◆ Problem to work on: Word for word, copy out every line of the records, omitting each picture.

Source data:
BEGIN
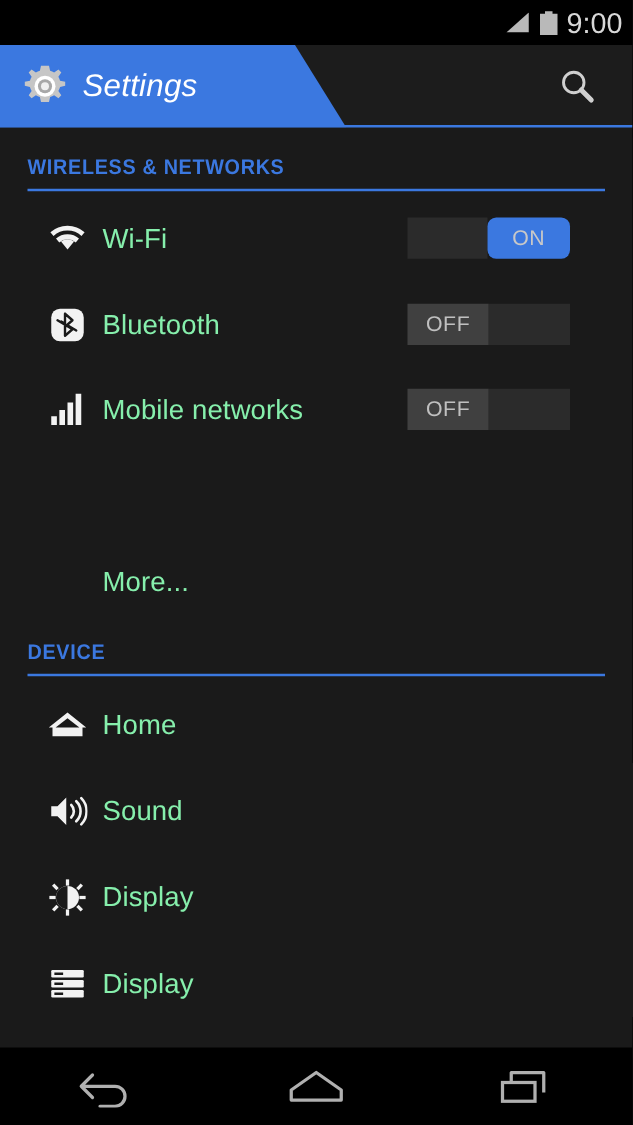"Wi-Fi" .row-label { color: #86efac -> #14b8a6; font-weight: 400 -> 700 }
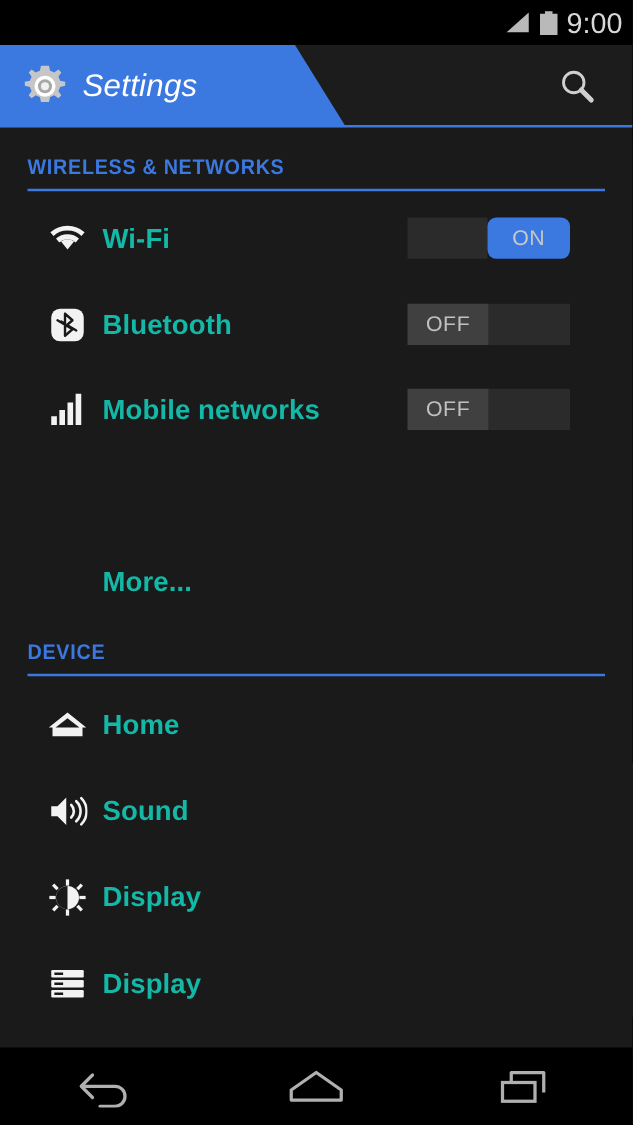"ON" .toggle.on .t-thumb { border-radius: 7px -> none }
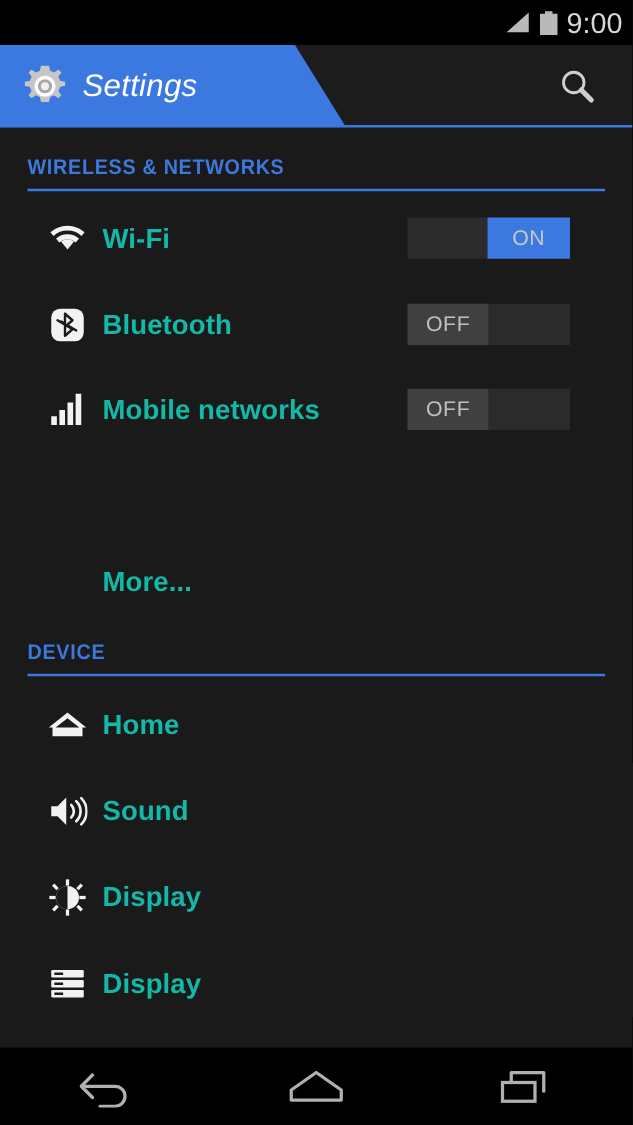"More..." div.row { html: <div> <span>More...</span> </div> -> none }
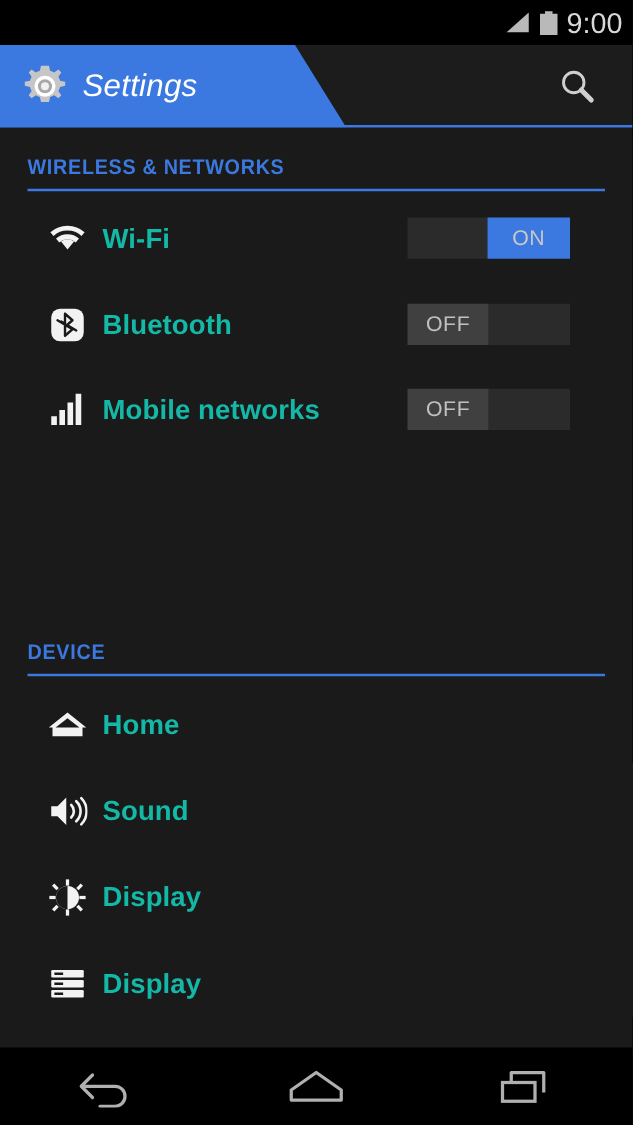"Sound" div.row { html: <div> <span> <svg> <path></path> <path></path> <path></path> <path></path> </svg> </span> <span>Sound</span> </div> -> none }
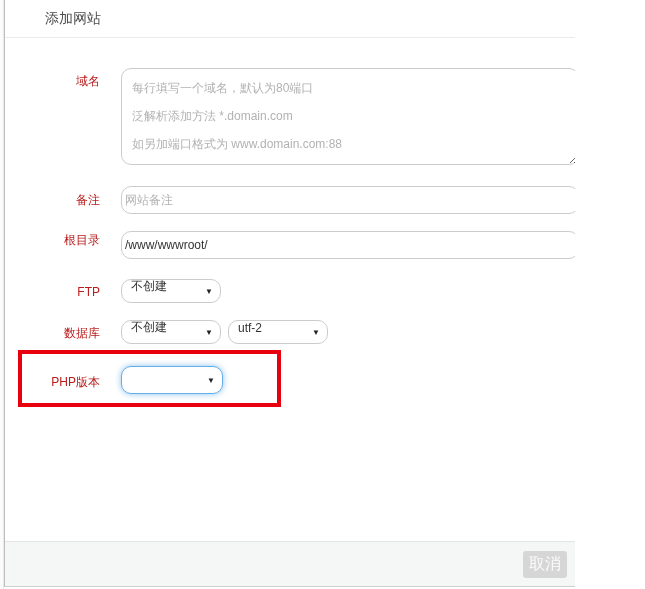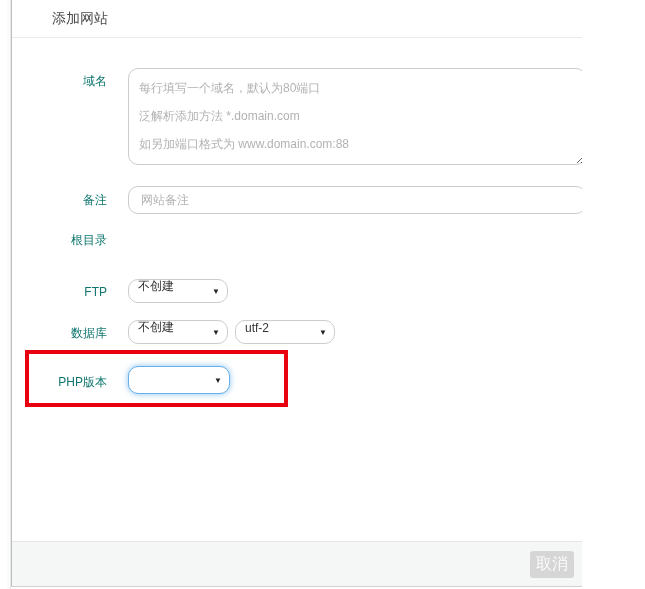"添加网站" .canvas { margin-left: 7px -> none }
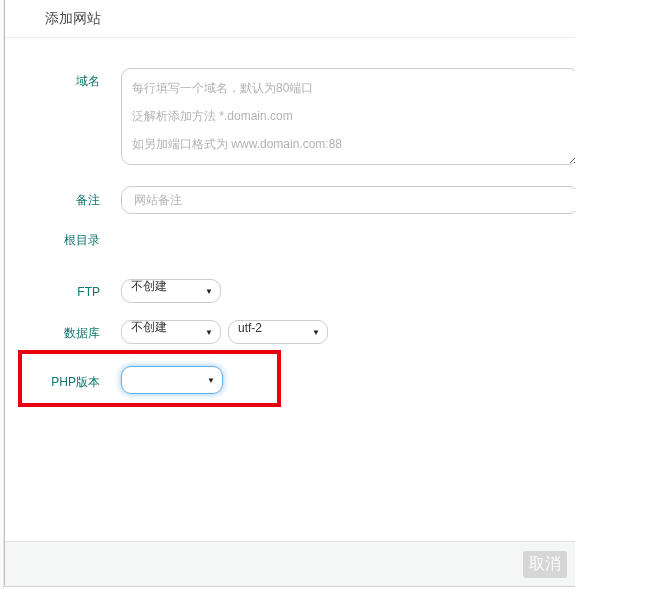"域名" .form-label { color: #0f766e -> #b91c1c }
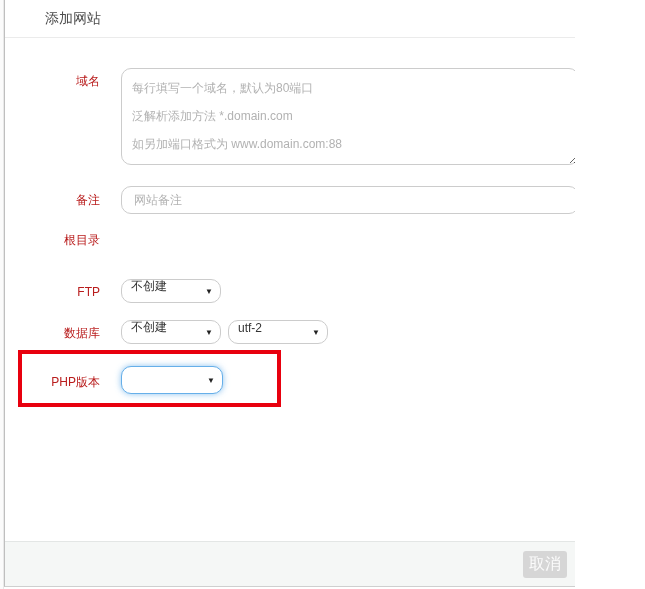"网站备注" .txt-input { padding: 0 12px -> 0 3px }
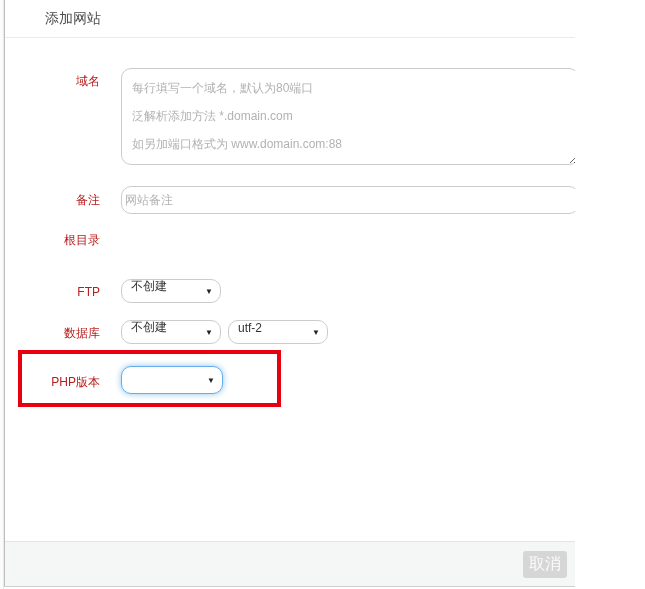"/www/wwwroot/" input.txt-input { html: none -> <input> }
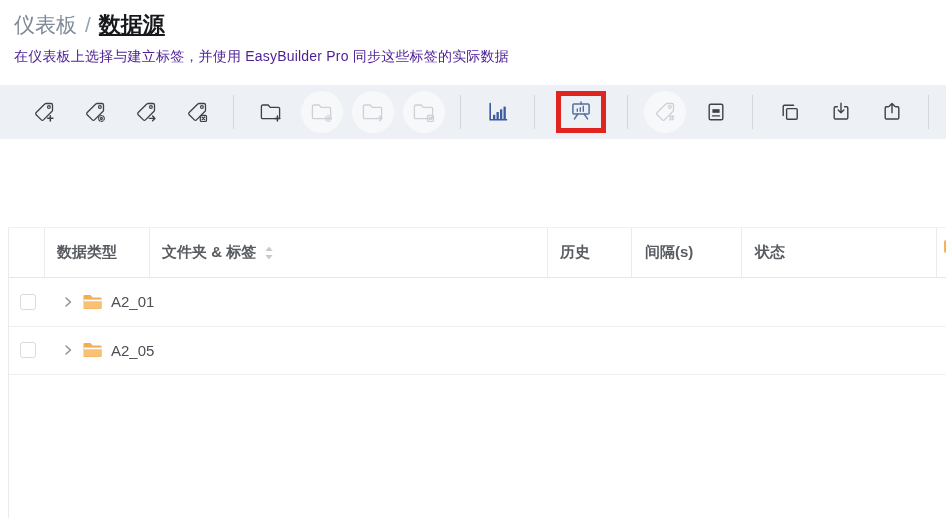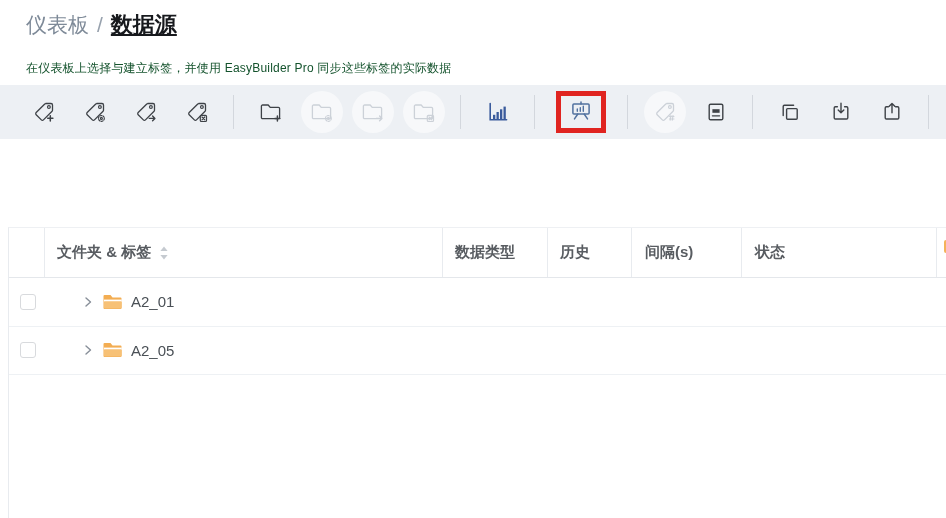"仪表板" .page-header { left: 12px -> 0 }
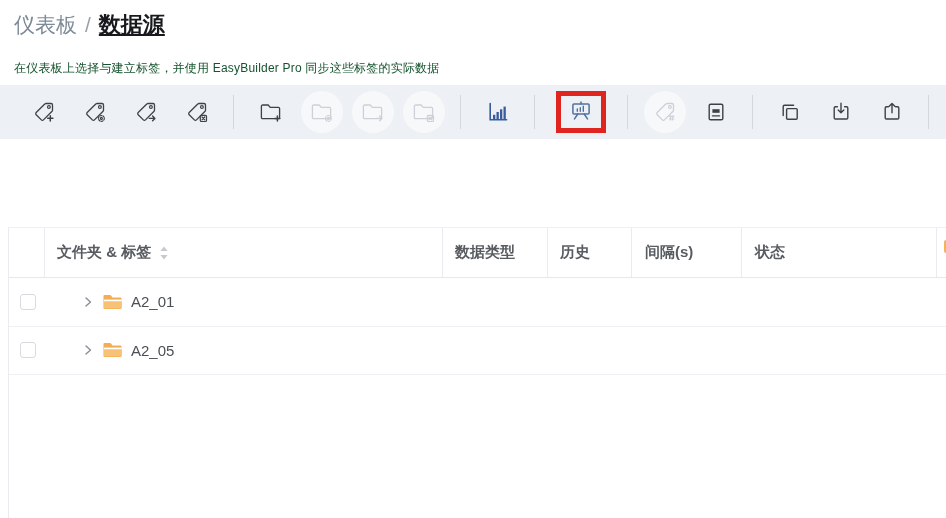"在仪表板上选择与建立标签，并使用 EasyBuilder Pro" .subtitle { color: #14532d -> #4c1d95; font-size: 12px -> 14px; margin-top: 20px -> 8px }
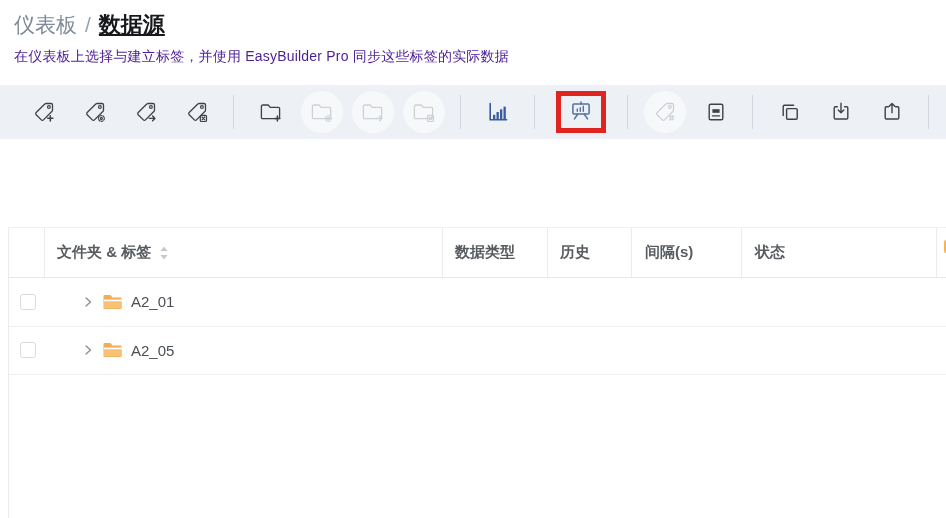"文件夹 & 标签" div.th { order: before "数据类型" -> after "数据类型" }
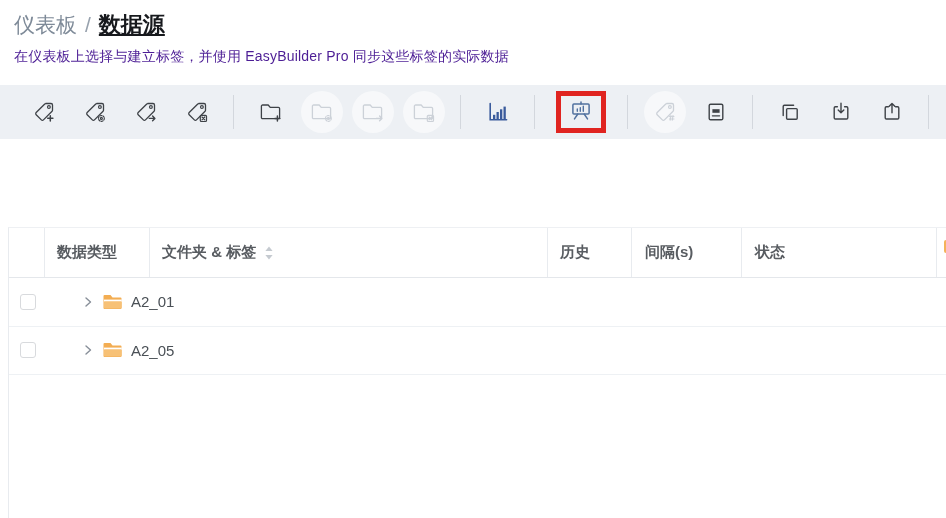"A2_01" .t-row { gap: 20px -> none }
END
◆ Reply to the task:
"Wi-Fi" .row-label { color: #86efac -> #14b8a6; font-weight: 400 -> 700 }
"ON" .toggle.on .t-thumb { border-radius: 7px -> none }
"More..." div.row { html: <div> <span>More...</span> </div> -> none }
"Sound" div.row { html: <div> <span> <svg> <path></path> <path></path> <path></path> <path></path> </svg> </span> <span>Sound</span> </div> -> none }
"添加网站" .canvas { margin-left: 7px -> none }
"域名" .form-label { color: #0f766e -> #b91c1c }
"网站备注" .txt-input { padding: 0 12px -> 0 3px }
"/www/wwwroot/" input.txt-input { html: none -> <input> }
"仪表板" .page-header { left: 12px -> 0 }
"在仪表板上选择与建立标签，并使用 EasyBuilder Pro" .subtitle { color: #14532d -> #4c1d95; font-size: 12px -> 14px; margin-top: 20px -> 8px }
"文件夹 & 标签" div.th { order: before "数据类型" -> after "数据类型" }
"A2_01" .t-row { gap: 20px -> none }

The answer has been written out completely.